The question that the people posed, “Who on earth is he?” expresses well the sentiment that surrounded him like a mystery, something that could not be humanly explained.
The attempt of some scholars and critics to reduce Jesus to a normal Jew of his time, who would not have in fact said or done anything special, is in total contrast to the most certain historical data that we have of him. Such views can only be understood as guided by a prejudicial refusal to admit that something transcendent could appear in human history. These reductive approaches to Jesus cannot explain how such an ordinary being became — as these same critics say — “the man who changed the world.”
Let us now go back to the episode of the Transfiguration to draw from it some practical teaching. Even the Transfiguration is a mystery “for us,” it hits close to home.
In the second reading St. Paul says: “The Lord Jesus transfigured our miserable body, conforming it to his glorious body.” Tabor is an open window on our future; it assures us that the opacity of our body will one day be transformed into light. But Tabor also tells us something about the present. It highlights what our body already is, beneath its miserable appearance: the temple of the Holy Spirit.
For the Bible the body is not an inessential element of human beings; it is an integral part. Man does not have a body, he is a body. The body was created directly by God, assumed by the Word in the incarnation and sanctified by the Spirit in baptism.
The man of the Bible is enchanted by the splendor of the human body: “You formed my inmost being; you knit me in my mother’s womb. I praise you, so wonderfully you made me” (Psalm 139). The body is destined to share the same glory in eternity as the soul. “Body and soul: either they will be two hands joined in eternal adoration or two wrists bound together in eternal captivity” (Charles Péguy).
Christianity preaches the salvation of the body, not salvation from the body, as the Manichean and Gnostic religions did in antiquity and as some Eastern religions do today.
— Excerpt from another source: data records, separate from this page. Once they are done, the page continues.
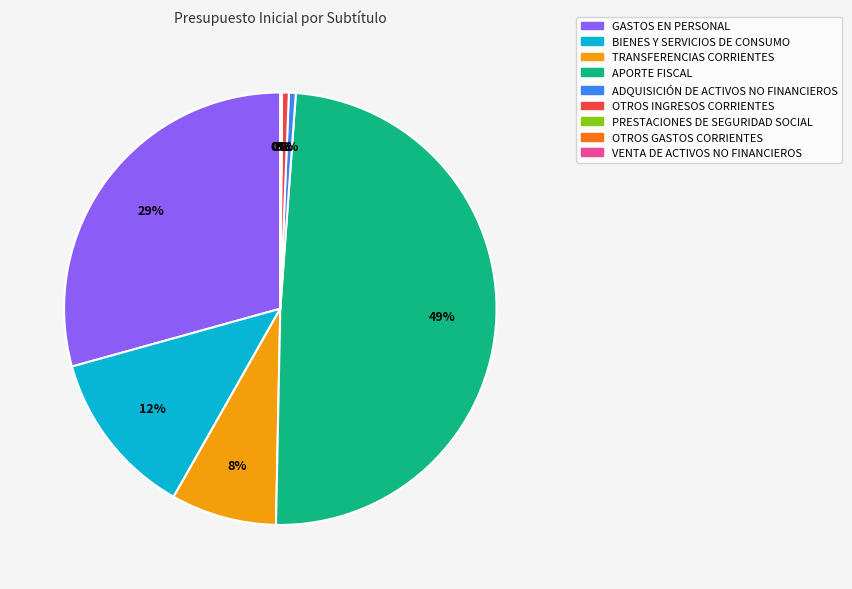

What is the ratio of the value at APORTE FISCAL to the value at GASTOS EN PERSONAL?

1.7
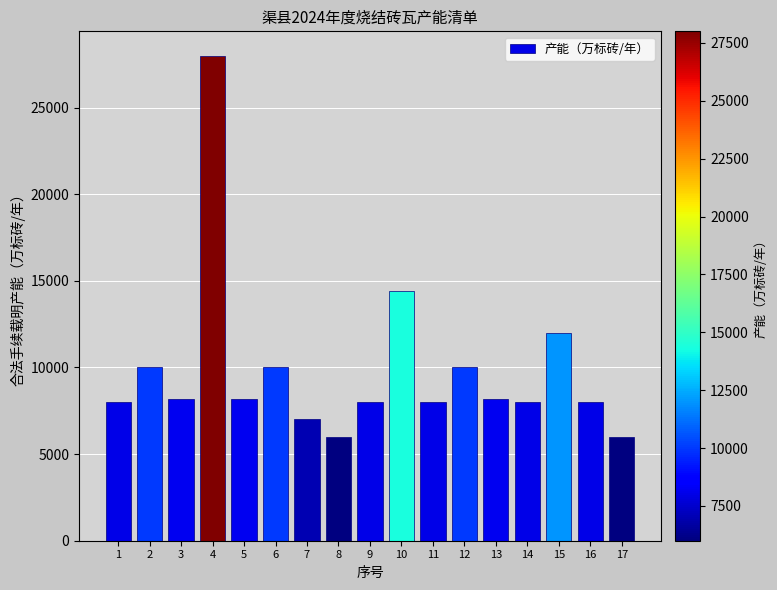

How many bars are there in total?

17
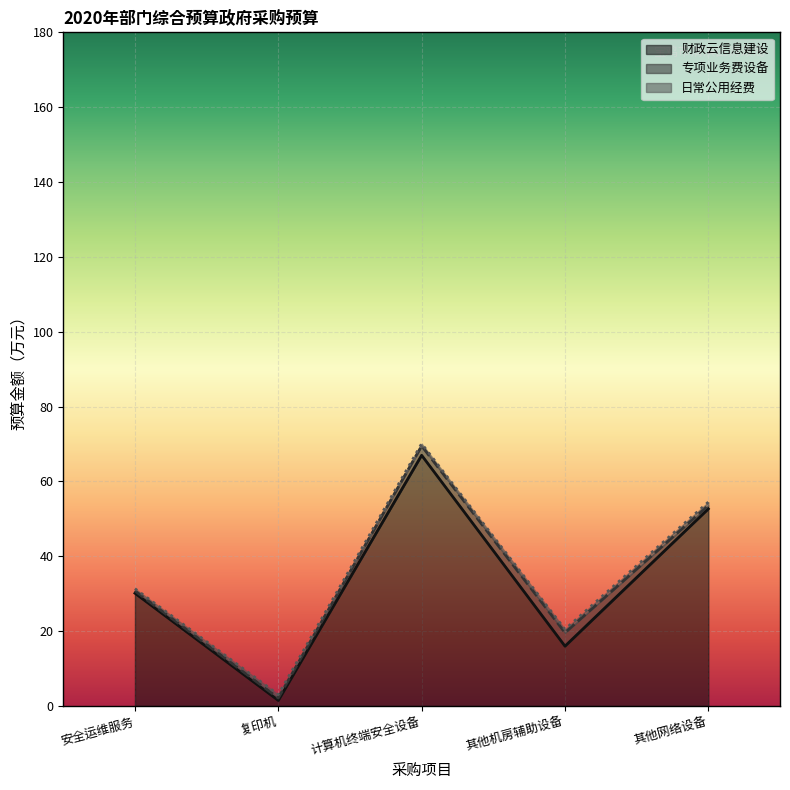

What is the highest value of the 日常公用经费 series?

0.9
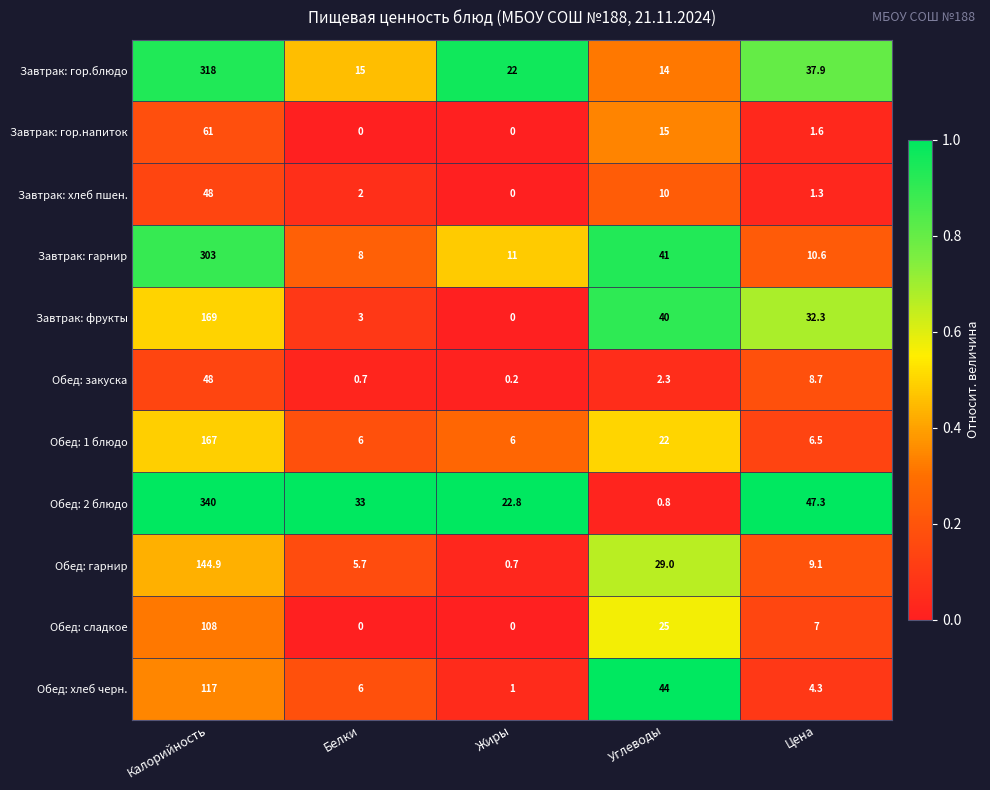

What is the sum of the Обед: закуска values at Калорийность and Углеводы?

50.3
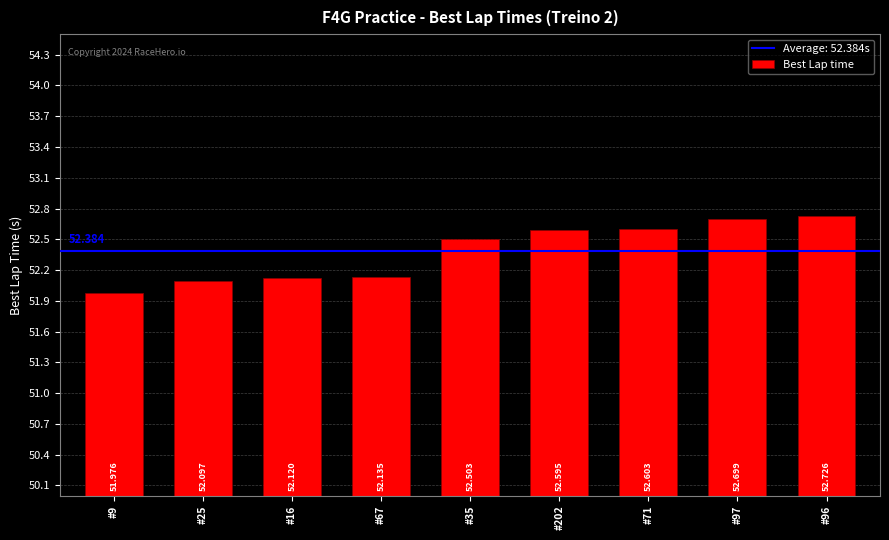

The chart shows a value of 52.0 at #9. True or false?

True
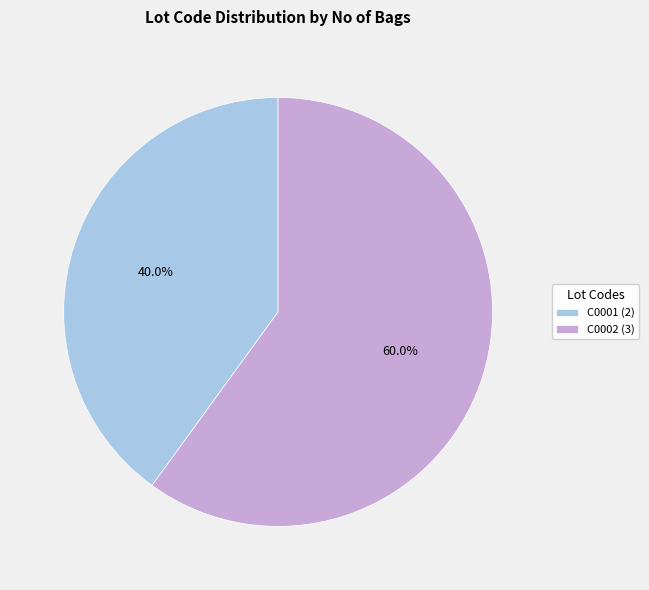

Is it true that C0002 is 60% of the pie?

True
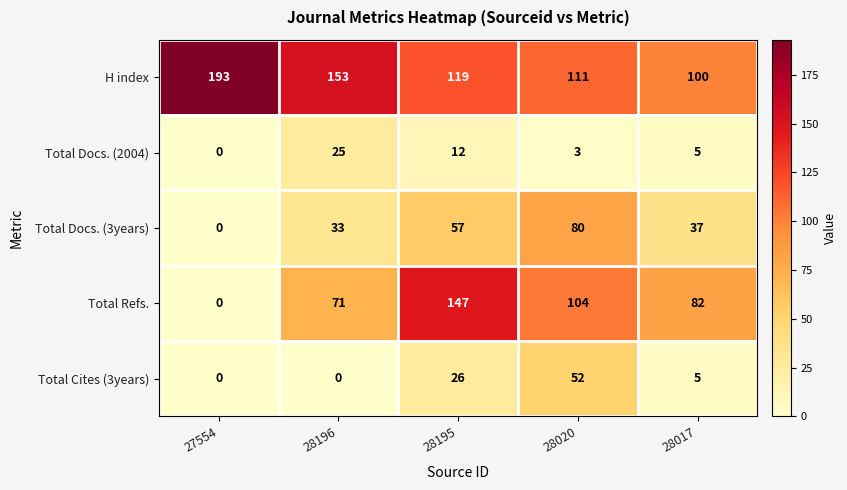

At 28020, list the series in order from largest to smallest.

H index, Total Refs., Total Docs. (3years), Total Cites (3years), Total Docs. (2004)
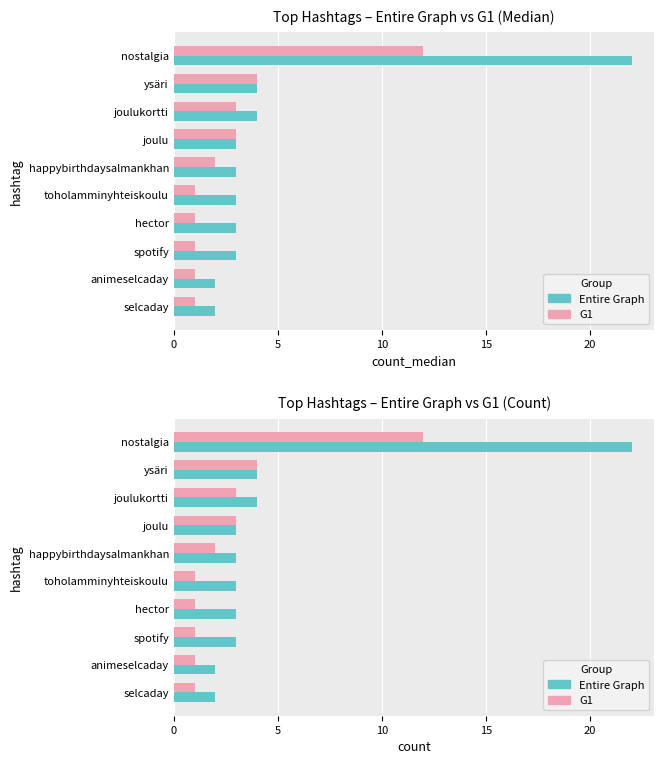

What is the lowest value of the G1 series?

1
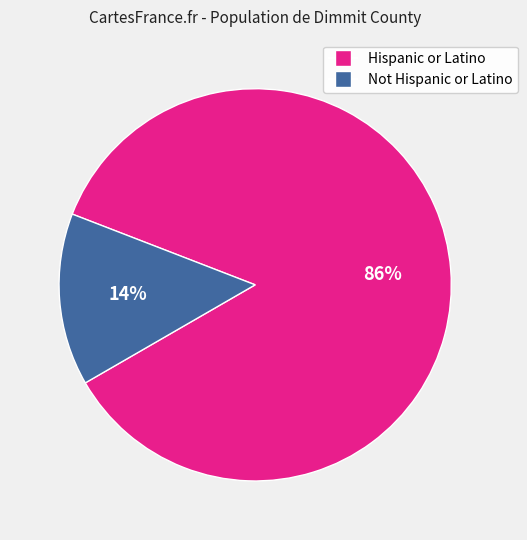

Which has a higher value, Not Hispanic or Latino or Hispanic or Latino?

Hispanic or Latino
And what can we say to those who suffer? What can we say to those who witness the deformation of their own bodies or those of loved ones? The most consoling message of the Transfiguration is perhaps for them. “He will transfigure our miserable body, conforming it to his glorious body.”
Bodies humiliated by sickness and death will be ransomed. Even Jesus will be disfigured in the passion, but will rise with a glorious body with which he will live for eternity and, faith tells us, with which he will meet us after death.